» Provided records:
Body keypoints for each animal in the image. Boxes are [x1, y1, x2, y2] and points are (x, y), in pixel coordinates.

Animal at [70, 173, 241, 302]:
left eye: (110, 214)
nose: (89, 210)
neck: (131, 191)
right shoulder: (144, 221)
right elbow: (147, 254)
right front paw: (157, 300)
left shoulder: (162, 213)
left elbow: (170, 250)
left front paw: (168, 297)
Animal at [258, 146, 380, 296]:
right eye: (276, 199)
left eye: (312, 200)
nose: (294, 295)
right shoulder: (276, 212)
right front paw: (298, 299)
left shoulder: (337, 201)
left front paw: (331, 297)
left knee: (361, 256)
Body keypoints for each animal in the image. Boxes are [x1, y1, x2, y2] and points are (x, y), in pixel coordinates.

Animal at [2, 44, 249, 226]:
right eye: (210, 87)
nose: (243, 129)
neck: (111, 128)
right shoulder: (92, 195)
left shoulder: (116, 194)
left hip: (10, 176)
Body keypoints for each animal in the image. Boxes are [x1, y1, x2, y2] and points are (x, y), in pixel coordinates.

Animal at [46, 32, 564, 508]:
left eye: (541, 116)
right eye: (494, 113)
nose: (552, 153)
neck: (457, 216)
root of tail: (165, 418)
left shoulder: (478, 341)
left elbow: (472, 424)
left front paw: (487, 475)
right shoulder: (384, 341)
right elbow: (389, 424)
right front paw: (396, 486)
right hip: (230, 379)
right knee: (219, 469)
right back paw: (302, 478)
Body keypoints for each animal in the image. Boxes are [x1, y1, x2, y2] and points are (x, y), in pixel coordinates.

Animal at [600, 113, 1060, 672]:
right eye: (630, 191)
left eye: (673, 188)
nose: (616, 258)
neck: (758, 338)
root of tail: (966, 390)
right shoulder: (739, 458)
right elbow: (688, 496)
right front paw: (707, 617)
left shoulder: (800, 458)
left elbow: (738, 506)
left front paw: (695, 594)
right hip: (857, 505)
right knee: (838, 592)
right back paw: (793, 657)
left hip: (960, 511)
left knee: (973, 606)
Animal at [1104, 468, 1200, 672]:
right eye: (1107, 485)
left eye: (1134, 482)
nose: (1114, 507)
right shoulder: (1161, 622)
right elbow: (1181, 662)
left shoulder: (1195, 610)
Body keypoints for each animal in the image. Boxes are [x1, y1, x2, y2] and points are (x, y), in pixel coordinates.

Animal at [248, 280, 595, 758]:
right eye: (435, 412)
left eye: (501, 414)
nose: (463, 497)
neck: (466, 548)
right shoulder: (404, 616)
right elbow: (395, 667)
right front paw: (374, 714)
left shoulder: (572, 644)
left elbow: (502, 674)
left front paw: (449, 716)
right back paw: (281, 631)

» What needs to be done:
The full listing should be restated word for word.

» Response to the task:
Body keypoints for each animal in the image. Boxes are [x1, y1, x2, y2] and points are (x, y), in pixel coordinates.

Animal at [70, 173, 241, 302]:
left eye: (110, 214)
nose: (89, 210)
neck: (131, 191)
right shoulder: (144, 221)
right elbow: (147, 254)
right front paw: (157, 300)
left shoulder: (162, 213)
left elbow: (170, 250)
left front paw: (168, 297)
Animal at [258, 146, 380, 296]:
right eye: (276, 199)
left eye: (312, 200)
nose: (294, 295)
right shoulder: (276, 212)
right front paw: (298, 299)
left shoulder: (337, 201)
left front paw: (331, 297)
left knee: (361, 256)
Body keypoints for each animal in the image. Boxes are [x1, y1, x2, y2] and points are (x, y), in pixel coordinates.

Animal at [2, 44, 249, 226]:
right eye: (210, 87)
nose: (243, 129)
neck: (111, 128)
right shoulder: (92, 195)
left shoulder: (116, 194)
left hip: (10, 176)
Body keypoints for each animal in the image. Boxes are [x1, y1, x2, y2] and points are (x, y), in pixel coordinates.

Animal at [46, 32, 564, 508]:
left eye: (541, 116)
right eye: (494, 113)
nose: (552, 153)
neck: (457, 216)
root of tail: (165, 418)
left shoulder: (478, 341)
left elbow: (472, 424)
left front paw: (487, 475)
right shoulder: (384, 341)
right elbow: (389, 424)
right front paw: (396, 486)
right hip: (230, 379)
right knee: (219, 469)
right back paw: (302, 478)
Body keypoints for each animal in the image. Boxes are [x1, y1, x2, y2] and points are (x, y), in pixel coordinates.

Animal at [600, 113, 1060, 672]:
right eye: (630, 191)
left eye: (673, 188)
nose: (616, 258)
neck: (758, 338)
root of tail: (966, 390)
right shoulder: (739, 458)
right elbow: (688, 496)
right front paw: (707, 617)
left shoulder: (800, 458)
left elbow: (738, 506)
left front paw: (695, 594)
right hip: (857, 505)
right knee: (838, 592)
right back paw: (793, 657)
left hip: (960, 511)
left knee: (973, 606)
Animal at [1104, 468, 1200, 672]:
right eye: (1107, 485)
left eye: (1134, 482)
nose: (1114, 507)
right shoulder: (1161, 622)
right elbow: (1181, 662)
left shoulder: (1195, 610)
Body keypoints for each animal in the image. Boxes are [x1, y1, x2, y2] and points are (x, y), in pixel coordinates.

Animal at [248, 280, 595, 758]:
right eye: (435, 412)
left eye: (501, 414)
nose: (463, 497)
neck: (466, 548)
right shoulder: (404, 616)
right elbow: (395, 667)
right front paw: (374, 714)
left shoulder: (572, 644)
left elbow: (502, 674)
left front paw: (449, 716)
right back paw: (281, 631)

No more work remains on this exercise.